Speaking of the artist and the painting — which had an estimated sale price of €4 million and was hammered down at €16.7 million — Katharine Arnold of Christie's called Banksy, "an extraordinary artist who is a constant barometer of nationwide sentiment."

"With the perfect image of a little boy playing with his superhero doll; a nurse sporting the International Red Cross, he perfectly captured the essence of this moment in time," said the European contemporary art expert.

A reproduction of the work will take the place of the original at the hospital for patients, visitors and workers to enjoy.

Britain's chronically underfunded NHS

The funding the painting will provide is much needed across the UK healthcare landscape. The NHS in particular is a chronically underfunded behemoth that can never keep up with the demands put on it by an aging population despite annual budget increases.

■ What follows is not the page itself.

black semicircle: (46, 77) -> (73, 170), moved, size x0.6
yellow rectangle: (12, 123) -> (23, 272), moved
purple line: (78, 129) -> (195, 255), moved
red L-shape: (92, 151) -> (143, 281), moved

That strain means that early screening for illness might not be done and waiting times at hospitals and physicians' offices are exacerbated by shortages of healthcare workers that have in turn been further negatively impacted by Brexit.

A 2018 Organization for Economic Cooperation and Development (OECD) study comparing 21 countries found that the UK had among the lowest per capita number of doctors, nurses and hospital beds in the Western world, with only Poland having fewer doctors and nurses, and only three —Canada, Denmark and Sweden — having fewer beds.

The OECD also found that the UK had cut the number of hospital beds in the country by half — down to 100,000 — over the past 30 years.

The live-streamed sale at Christie's took place on the one-year anniversary of the first lockdown order issued by Prime Minister Boris Johnson. To date, more than 126,000 UK citizens have died from the coronavirus.